Nell’osservare, adesso, tanti popoli in movimento che fuggono da guerre, stragi, povertà, con destinazione verso Paesi e continenti dove ci sono benessere e ricchezza, riscontrando pochi sentimenti di accoglienza con addirittura l’umiliazione di essere respinti, cosa dicono i “populisti”: Matteo Salvini, Beppe Grillo o Marine Le Pen? E cosa pensano di loro i sostenitori? Con Papa Francesco pochi altri hanno saputo affermare quei principi etico-politici che riguardano le migrazioni di massa evidenziando le incidenze sugli interessi collettivi e individuali; queglistessi interessi che chiamano in causa il destino e la vita delle persone, delle famiglie e di interi popoli.
Con questi esodi di massa, veramente pochi avevano compreso quali e quante ripercussioni sociali, economiche, demografiche, politiche interverranno nei decenni a venire; come cambierà il pianeta sconvolgendo le attuali etnie vigenti, incrementando considerevolmente le contraddizioni innate nell’essere umano.

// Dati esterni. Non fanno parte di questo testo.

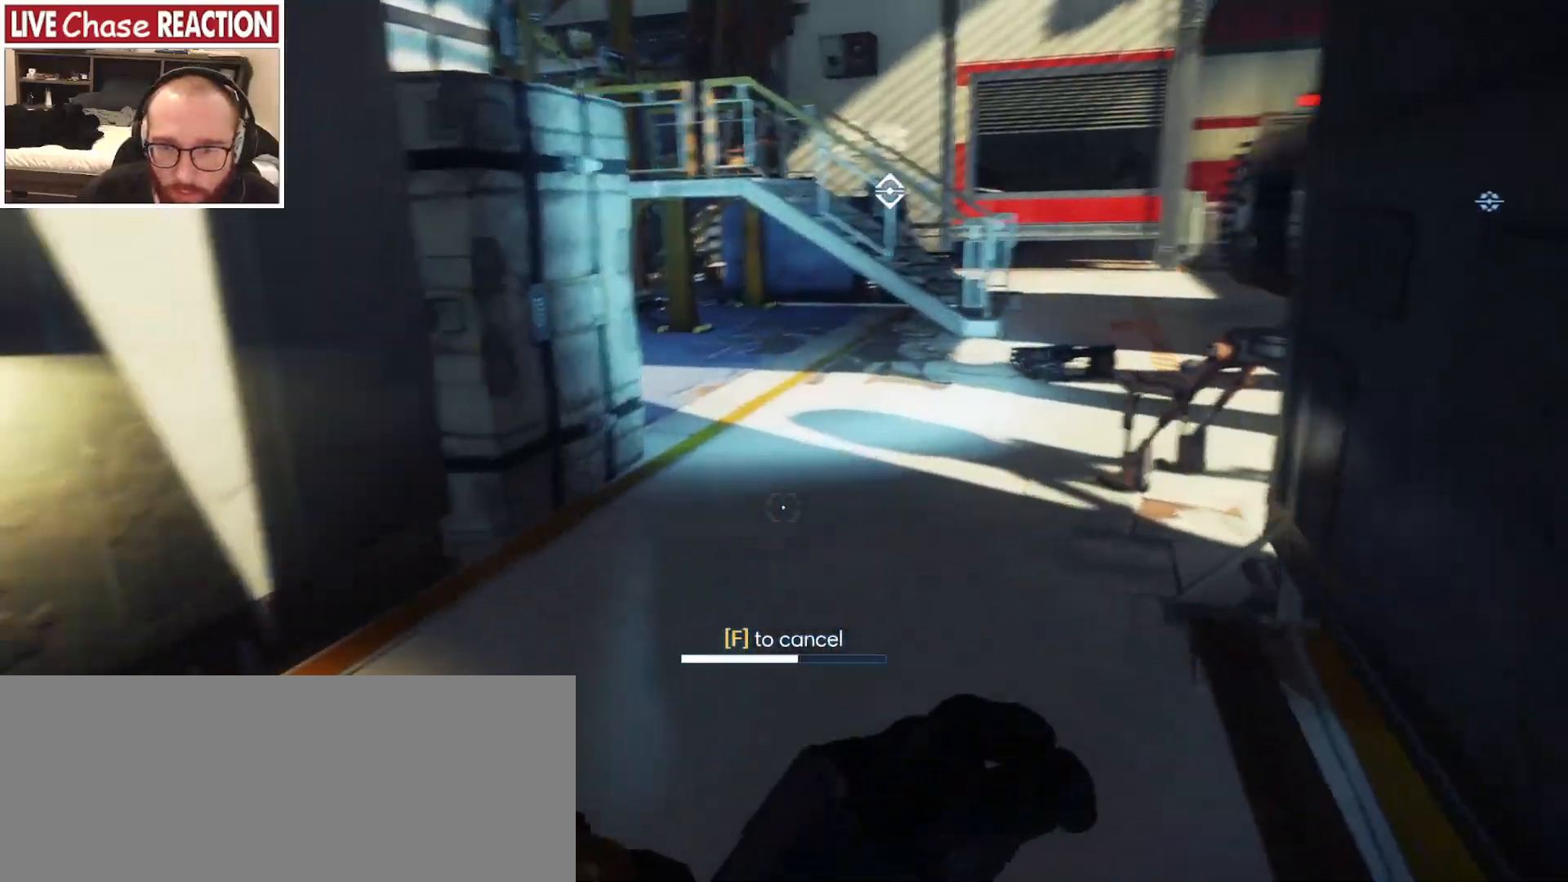
{"keys": ["a", "s"], "mouse": [], "events": [[233, "shift", "up"], [267, "w", "up"], [300, "mouse_left", "up"], [350, "s", "down"], [467, "a", "down"]]}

Senza sottacere i fenomeni sociali che contraddistingueranno l’incontro tra le diverse religioni con gli inevitabili eccitamenti che fondamentalismo e terrorismo potrebbero sprigionare.
Una cosa diventerà certezza: le migrazioni di massa, ad assestamento avvenuto, evidenzieranno compiutamente la libertà individuale sopprimendo le attuali forme di schiavismo.
Nel riservarci ogni ulteriore ed opportuna riflessione a riguardo nessuno si scandalizzi se al momento passano in secondo ordine quei problemi ritenuti preminenti: la crescita economica, la crisi di tutti i Paesi emergenti, gli interventi delle istituzioni preposte per sostenere la produttività a favore del lavoro e quant’altro di sicuro interesse socio-economico.
Ora è tempo di impegno globale per dare la migliore soluzione al problema dei migranti.